14 de junho de 2010

A Ela

Mandem-lhe este recado de tamanha urgência.
Digam-lhe que não irei, que hoje não irei
Que já não me é possível ir
Apesar de muito querer.
Que é grande meu penar,
mas hoje não posso ir.
Que hoje não a verei.
Que me é impossível lá chegar.
Digam a ela que hoje eu não posso ir.

Digam-lhe que há crianças morrendo de fome no caminho até ela.
E mulheres que choram os maridos que foram para a guerra.
E certos jovens apaixonados que foram abandonados
acometidos de amores impossíveis,
desencantados.

Digam a ela que existem milhares a consolar
e que com tanta tristeza eu não posso ir lá
Hoje não posso ir lá.
Hoje não posso ir lá.

Digam a ela que existem milhões de cadáveres a enterrar
e certas estrelas que insistem em se apagar
que existem muros pixados a limpar
e balas que foram perdidas que tenho que encontrar
antes que encontrem um outro antes de mim.

Digam que choro amargamente
por este dia único em que sentei aqui
e lamentei ser impossível ir encontrá-la.
Pois o céu está cinza da poeira das fornalhas
das vidas que se queimam em holocaustos suicídicos.

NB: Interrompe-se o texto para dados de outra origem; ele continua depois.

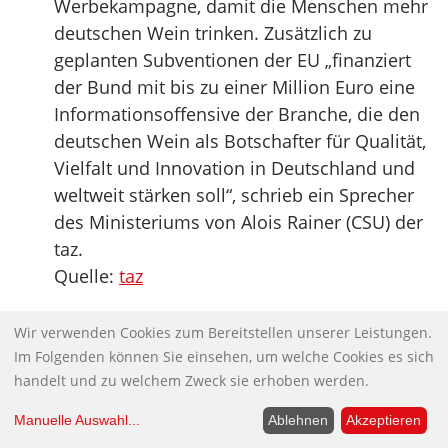
Werbekampagne, damit die Menschen mehr
deutschen Wein trinken. Zusätzlich zu
geplanten Subventionen der EU „finanziert
der Bund mit bis zu einer Million Euro eine
Informationsoffensive der Branche, die den
deutschen Wein als Botschafter für Qualität,
Vielfalt und Innovation in Deutschland und
weltweit stärken soll“, schrieb ein Sprecher
des Ministeriums von Alois Rainer (CSU) der
taz.
Quelle:
taz
Deckelt die Parteispenden
Wir verwenden Cookies zum Bereitstellen unserer Leistungen.
Der Prozess um Christoph Gröners Spenden
Im Folgenden können Sie einsehen, um welche Cookies es sich
an die CDU macht deutlich: Es braucht mehr
handelt und zu welchem Zweck sie erhoben werden.
Argwohn und Transparenz beim Thema
Manuelle Auswahl
...
Ablehnen
Akzeptieren
Parteispenden.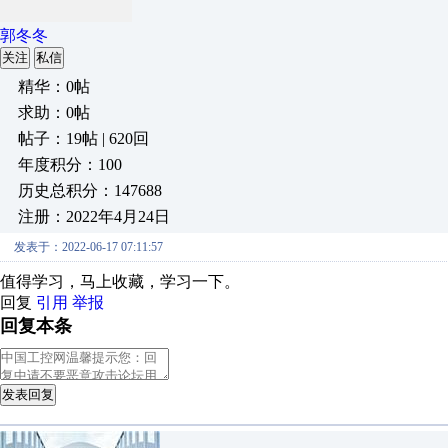
郭冬冬
关注
私信
精华：0帖
求助：0帖
帖子：19帖 | 620回
年度积分：100
历史总积分：147688
注册：2022年4月24日
发表于：2022-06-17 07:11:57
值得学习，马上收藏，学习一下。
回复
引用
举报
回复本条
发表回复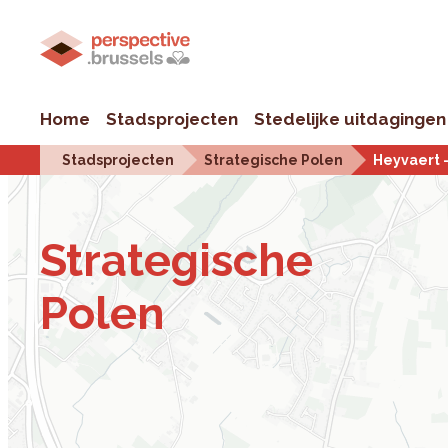
Home
Stadsprojecten
Stedelijke uitdagingen
Stadsprojecten
Strategische Polen
Heyvaert 
Stra­te­gi­sche
Polen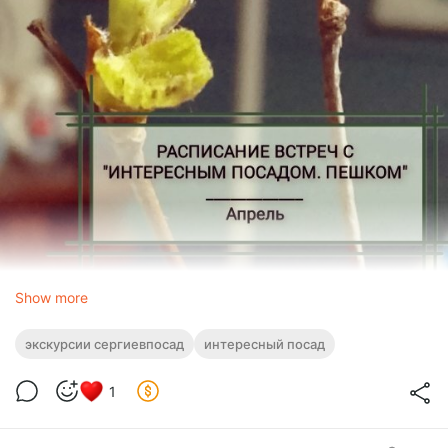
Show more
экскурсии сергиевпосад
интересный посад
1
Апрель - пасхальный месяц. А, значит, в Сергиевом Посаде
будет череда теплых, уютных и мирных праздников. Не
будем их пропускать, тем более, что поводов вспомнить в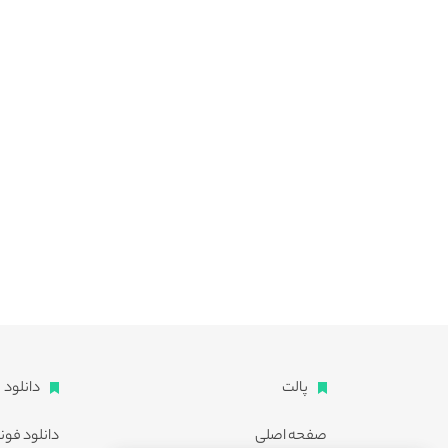
پالت
دانلود
صفحه اصلی
دانلود فون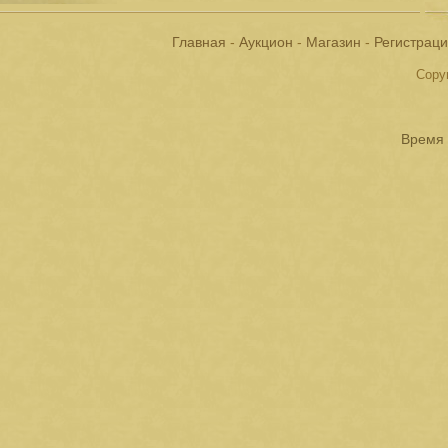
Главная
-
Аукцион
-
Магазин
-
Регистрац
Copyr
Время 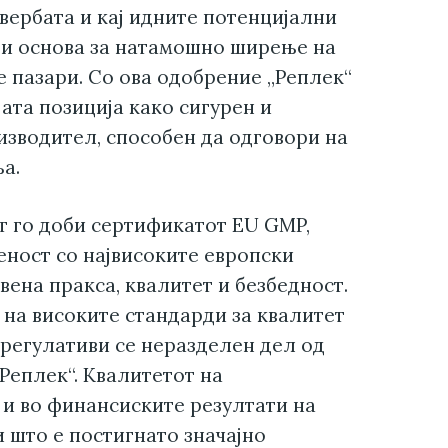
овербата и кај идните потенцијални
 и основа за натамошно ширење на
 пазари. Со ова одобрение „Реплек“
јата позиција како сигурен и
зводител, способен да одговори на
ња.
т го доби сертификатот EU GMP,
сеност со највисоките европски
вена пракса, квалитет и безбедност.
на високите стандарди за квалитет
 регулативи се неразделен дел од
Реплек“. Квалитетот на
и во финансиските резултати на
и што е постигнато значајно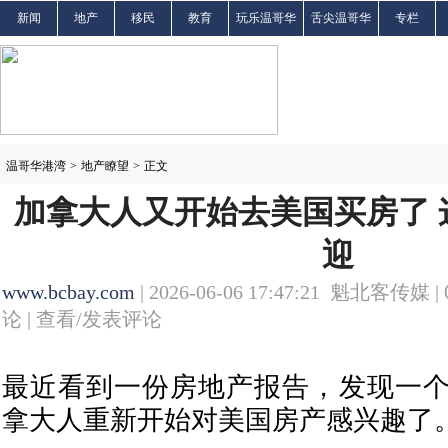
新闻
地产
移民
教育
玩乐温哥华
舌尖温哥华
专栏
温哥华港湾
>
地产瞭望
>
正文
加拿大人又开始去美国买房了 
迎
www.bcbay.com
| 2026-06-06 17:47:21 魁北客传媒 |
论 |
查看/发表评论
最近看到一份房地产报告，发现一
拿大人重新开始对美国房产感兴趣了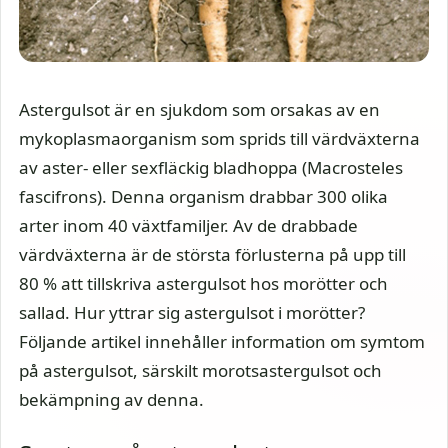
Astergulsot är en sjukdom som orsakas av en
mykoplasmaorganism som sprids till värdväxterna
av aster- eller sexfläckig bladhoppa (Macrosteles
fascifrons). Denna organism drabbar 300 olika
arter inom 40 växtfamiljer. Av de drabbade
värdväxterna är de största förlusterna på upp till
80 % att tillskriva astergulsot hos morötter och
sallad. Hur yttrar sig astergulsot i morötter?
Följande artikel innehåller information om symtom
på astergulsot, särskilt morotsastergulsot och
bekämpning av denna.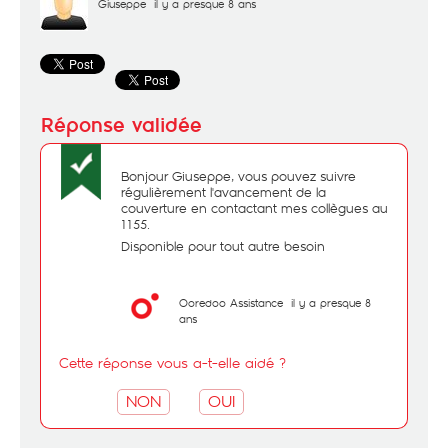
Giuseppe
il y a presque 8 ans
Bonjour Giuseppe, vous pouvez suivre
régulièrement l'avancement de la
couverture en contactant mes collègues au
1155.
Disponible pour tout autre besoin
Ooredoo Assistance
il y a presque 8
ans
Cette réponse vous a-t-elle aidé ?
NON
OUI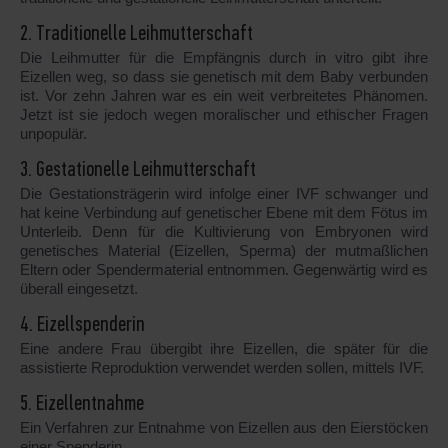
2. Traditionelle Leihmutterschaft
Die Leihmutter für die Empfängnis durch in vitro gibt ihre
Eizellen weg, so dass sie genetisch mit dem Baby verbunden
ist. Vor zehn Jahren war es ein weit verbreitetes Phänomen.
Jetzt ist sie jedoch wegen moralischer und ethischer Fragen
unpopulär.
3. Gestationelle Leihmutterschaft
Die Gestationsträgerin wird infolge einer IVF schwanger und
hat keine Verbindung auf genetischer Ebene mit dem Fötus im
Unterleib. Denn für die Kultivierung von Embryonen wird
genetisches Material (Eizellen, Sperma) der mutmaßlichen
Eltern oder Spendermaterial entnommen. Gegenwärtig wird es
überall eingesetzt.
4. Eizellspenderin
Eine andere Frau übergibt ihre Eizellen, die später für die
assistierte Reproduktion verwendet werden sollen, mittels IVF.
5. Eizellentnahme
Ein Verfahren zur Entnahme von Eizellen aus den Eierstöcken
einer Spenderin.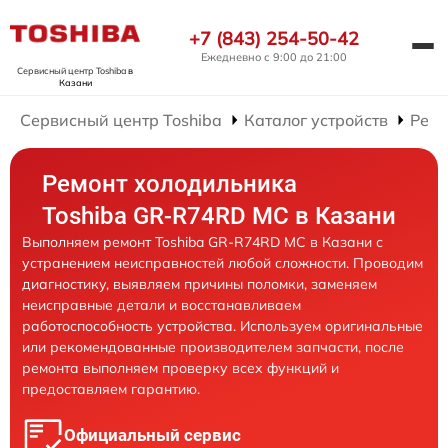
+7 (843) 254-50-42
Ежедневно с 9:00 до 21:00
Сервисный центр Toshiba
в
Казани
Сервисный центр Toshiba
Каталог устройств
Ремо
Ремонт холодильника
Toshiba GR-R74RD MC в Казани
Выполняем ремонт Toshiba GR-R74RD MC в Казани с
устранением неисправностей любой сложности. Проводим
диагностику, выявляем причины поломки, заменяем
неисправные детали и восстанавливаем
работоспособность устройства. Используем оригинальные
или рекомендованные производителем запчасти, после
ремонта выполняем проверку всех функций и
предоставляем гарантию.
Официальный сервис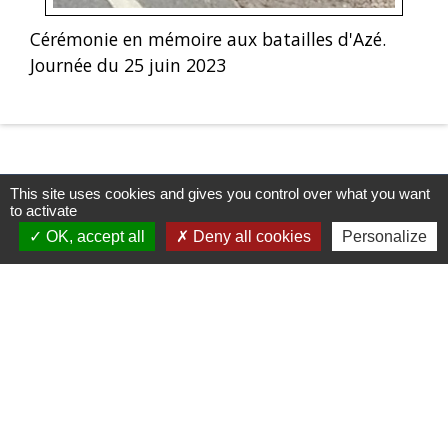
Cérémonie en mémoire aux batailles d'Azé.
Journée du 25 juin 2023
This site uses cookies and gives you control over what you want
to activate
OK, accept all
Deny all cookies
Personalize
Contacts & Horaires
Commune d'Azé
37 Place Claude Guichard
71260 Azé - FRANCE
+33 3 85 33 33 23
Contact par formulaire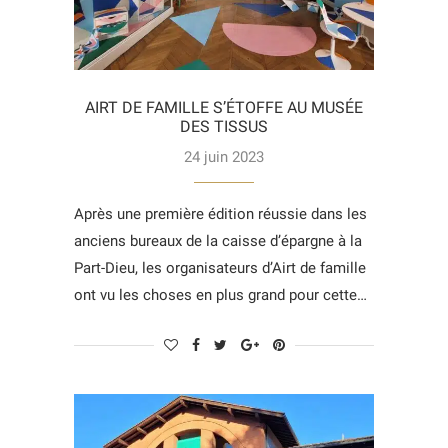
AIRT DE FAMILLE S’ÉTOFFE AU MUSÉE
DES TISSUS
24 juin 2023
Après une première édition réussie dans les
anciens bureaux de la caisse d’épargne à la
Part-Dieu, les organisateurs d’Airt de famille
ont vu les choses en plus grand pour cette…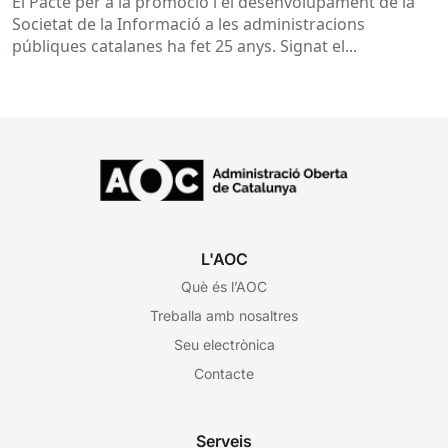
El Pacte per a la promoció i el desenvolupament de la
Societat de la Informació a les administracions
públiques catalanes ha fet 25 anys. Signat el...
L'AOC
Què és l’AOC
Treballa amb nosaltres
Seu electrònica
Contacte
Serveis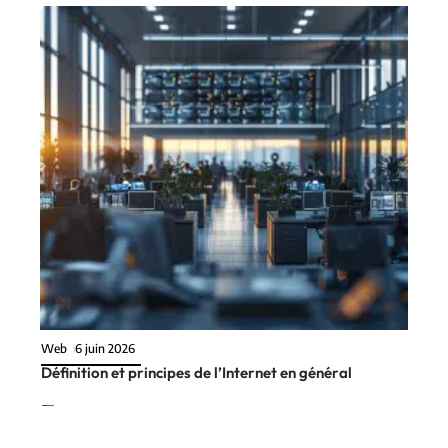
Web
6 juin 2026
Définition et principes de l’Internet en général
En vogue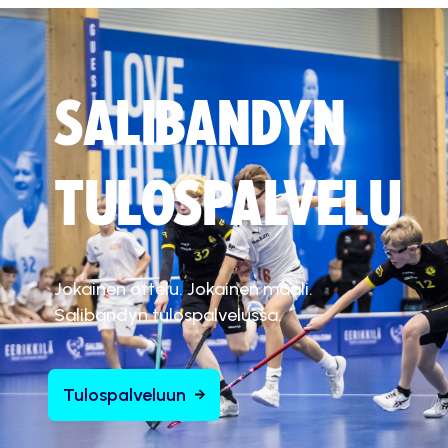
SALIBANDYN
TULOSPALVELU
Jokainen ottelu. Jokainen maali.
Salibandyn tulospalvelussa.
Tulospalveluun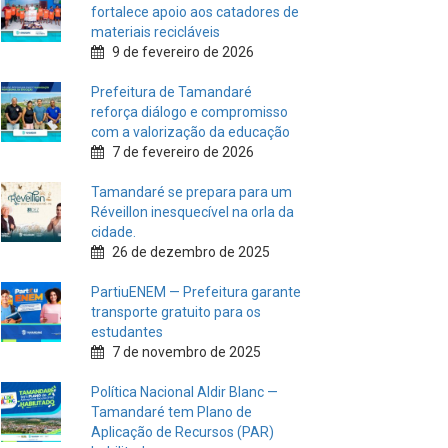
fortalece apoio aos catadores de
materiais recicláveis
9 de fevereiro de 2026
Prefeitura de Tamandaré
reforça diálogo e compromisso
com a valorização da educação
7 de fevereiro de 2026
Tamandaré se prepara para um
Réveillon inesquecível na orla da
cidade.
26 de dezembro de 2025
PartiuENEM — Prefeitura garante
transporte gratuito para os
estudantes
7 de novembro de 2025
Política Nacional Aldir Blanc —
Tamandaré tem Plano de
Aplicação de Recursos (PAR)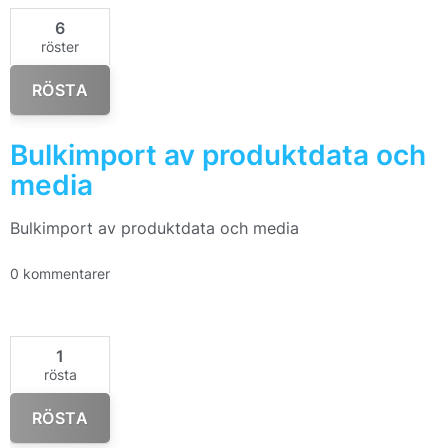
6
röster
RÖSTA
Bulkimport av produktdata och
media
Bulkimport av produktdata och media
0 kommentarer
1
rösta
RÖSTA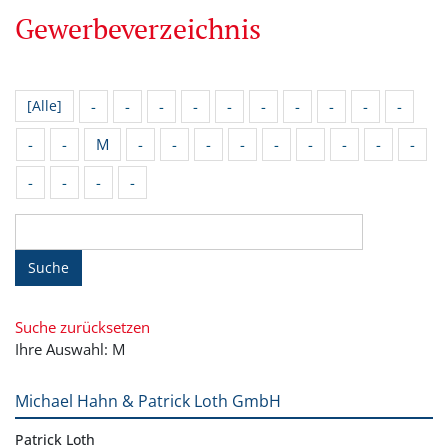
Gewerbeverzeichnis
-
-
-
-
-
-
-
-
-
-
[Alle]
-
-
M
-
-
-
-
-
-
-
-
-
-
-
-
-
Suche
Suche zurücksetzen
Ihre Auswahl: M
Michael Hahn & Patrick Loth GmbH
Patrick Loth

Digam a ela que tenho que ficar a postos
pronto para amar e socorrer e abrir os cárceres de mentes
voltado para todos os caminhos
onde quer que se precise
onde quer que se suspire
onde quer que haja dor,
onde quer que se morra
seja de ódio ou de amor.

Digam a ela que estou enxugando a poça de sangue da praça
com a roupa que eu acabara de alvejar
que já não tenho mais vestes limpas
mesmo que hoje eu pudesse ir com ela me encontrar.

Falem a ela, não a deixem me esperando
digam que o herói está preso,
e os acordes da canção foram roubados,
e os sinos de alegria foram desmontados
que já não há quem possa tocá-los.

Digam-lhe que meu dever é grande
que há fome e mentira
e desgraça e genocídio
espalhados em todos os lugares
e eu não posso cruzar os braços,
não posso ficar parado.
Sei que ela entederá que não posso ficar.

Por isso peçam-lhe paciência
peçam-lhe que não me esqueça
digam-lhe que volto logo que possível
aos seus braços
onde me sinto em paz.

Mas que agora não posso
mas que agora não devo
que hoje não a encontrarei
nos becos e ruas e vielas de costume
nas horas de lua alta
sob o canto de violões sem corda
e vozes embargadas.

Digam que sinto saudades,
que meu coração é só dela
que nunca a traí
nem jamais tive outra em meus pensamentos
ou em meu leito.
Que almejo por revê-la
tão logo quanto seja possível.
Digam a ela que carrego o peso do mundo nas costas
e honro o nome que ela me deu
e os ensinamentos que me prestou.

Digam a poesia que volto logo.
Mas que hoje é impossível.
Hoje não posso.
Que é grande meu penar,
mas hoje não posso ir.
Que hoje não a verei.
Que me é impossível lá chegar.
Digam a ela que hoje eu não posso ir.


*Uma homenagem a Drummond, num dia que temo possuir aquele mesmo sentimento do mundo.